O que começou como uma promoção de refrigerante acabou se transformando em uma das histórias mais curiosas da Copa do Mundo. A equatoriana María del Jesús Pinargote Zambrano, hoje com 66 anos, ganhou em 1998 o direito de assistir a todas as Copas do Mundo de forma vitalícia e cumpriu esse roteiro por quase três décadas.
Moradora da província de Manabí, no noroeste do Equador, María participou de uma campanha promocional da Coca-Cola.
Para concorrer, consumidores precisavam juntar tampinhas, trocar por cupons físicos e depositá-los em urnas espalhadas pelo comércio. Um processo analógico que, à época, parecia comum, mas que mudaria completamente sua vida.
No dia 14 de junho de 1998, ela recebeu a ligação com o resultado.
“Me ligaram e disseram que eu tinha ganhado o prêmio e poderia viajar para a Copa do Mundo. Eu não acreditava. Mandei meu esposo conferir tudo mais de uma vez. Então ele me disse: ‘Sim, foi você quem ganhou. Vai assistir a todos os Mundiais pelo resto da vida’. Foi uma felicidade imensa. Todos nós comemoramos muito.”
A primeira experiência aconteceu ainda em 1998, na Copa da França, marcando o início de uma rotina que passaria a se repetir a cada quatro anos.

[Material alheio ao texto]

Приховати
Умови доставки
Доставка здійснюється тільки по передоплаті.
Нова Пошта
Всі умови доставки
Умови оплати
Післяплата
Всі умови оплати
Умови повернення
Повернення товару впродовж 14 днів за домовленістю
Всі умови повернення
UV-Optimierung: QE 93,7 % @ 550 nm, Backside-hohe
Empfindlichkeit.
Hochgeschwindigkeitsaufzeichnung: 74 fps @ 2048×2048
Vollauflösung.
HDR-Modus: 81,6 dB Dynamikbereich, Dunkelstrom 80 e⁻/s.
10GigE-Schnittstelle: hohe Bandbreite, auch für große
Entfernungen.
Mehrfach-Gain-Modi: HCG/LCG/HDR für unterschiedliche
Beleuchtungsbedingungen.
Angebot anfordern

Desde então, María esteve presente em praticamente todas as edições do torneio:
- França (1998) – estreia após vencer o sorteio
- Coreia do Sul e Japão (2002) – acompanhou a primeira participação do Equador e o título do Brasil
- Alemanha (2006) – viu a melhor campanha da seleção equatoriana, chegando às oitavas
- África do Sul (2010)
- Brasil (2014)
- Rússia (2018)
- Catar (2022)
Ao longo dessas viagens, o prêmio não garantiu apenas ingressos. Ele também proporcionou experiências inéditas, como a primeira viagem de avião da vida e a possibilidade de conhecer diferentes países e culturas.
Outro detalhe que transformou o prêmio em algo ainda mais significativo foi a possibilidade de levar um acompanhante. Nos primeiros anos, María viveu a experiência ao lado do marido. Após a morte dele, passou a viajar com outros familiares, como primas e cunhadas.

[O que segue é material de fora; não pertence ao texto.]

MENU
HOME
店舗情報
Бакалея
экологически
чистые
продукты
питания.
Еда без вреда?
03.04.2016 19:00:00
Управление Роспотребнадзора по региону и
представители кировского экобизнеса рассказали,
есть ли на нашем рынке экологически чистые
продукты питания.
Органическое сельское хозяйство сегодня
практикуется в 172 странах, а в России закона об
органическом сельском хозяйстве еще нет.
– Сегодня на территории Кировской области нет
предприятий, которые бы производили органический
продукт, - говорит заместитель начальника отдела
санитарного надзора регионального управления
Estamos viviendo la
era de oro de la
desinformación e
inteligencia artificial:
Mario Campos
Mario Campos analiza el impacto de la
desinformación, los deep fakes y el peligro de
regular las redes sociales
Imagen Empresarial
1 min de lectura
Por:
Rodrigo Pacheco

A cada edição, a Copa deixava de ser apenas um evento esportivo e se tornava um marco pessoal, uma espécie de calendário afetivo dividido de quatro em quatro anos.
Depois de sete Copas consecutivas, a sequência foi interrompida em 2026. Pela primeira vez desde que venceu o sorteio, María decidiu não viajar. O motivo foi problemas de saúde, que a fizeram permanecer no Equador durante o Mundial sediado na América do Norte.
A ausência, no entanto, não diminui o alcance da trajetória. Poucos torcedores no mundo conseguiram acompanhar tantos Mundiais de perto, ainda mais a partir de um acaso tão improvável.
Histórias como a de María ajudam a explicar por que a Copa do Mundo vai além do futebol. O torneio reúne seleções, culturas e narrativas pessoais que se cruzam de formas inesperadas.
No caso da equatoriana, um simples cupom preenchido à mão virou um passaporte para o mundo e uma relação com o futebol construída não por resultados, mas por experiências acumuladas ao longo do tempo.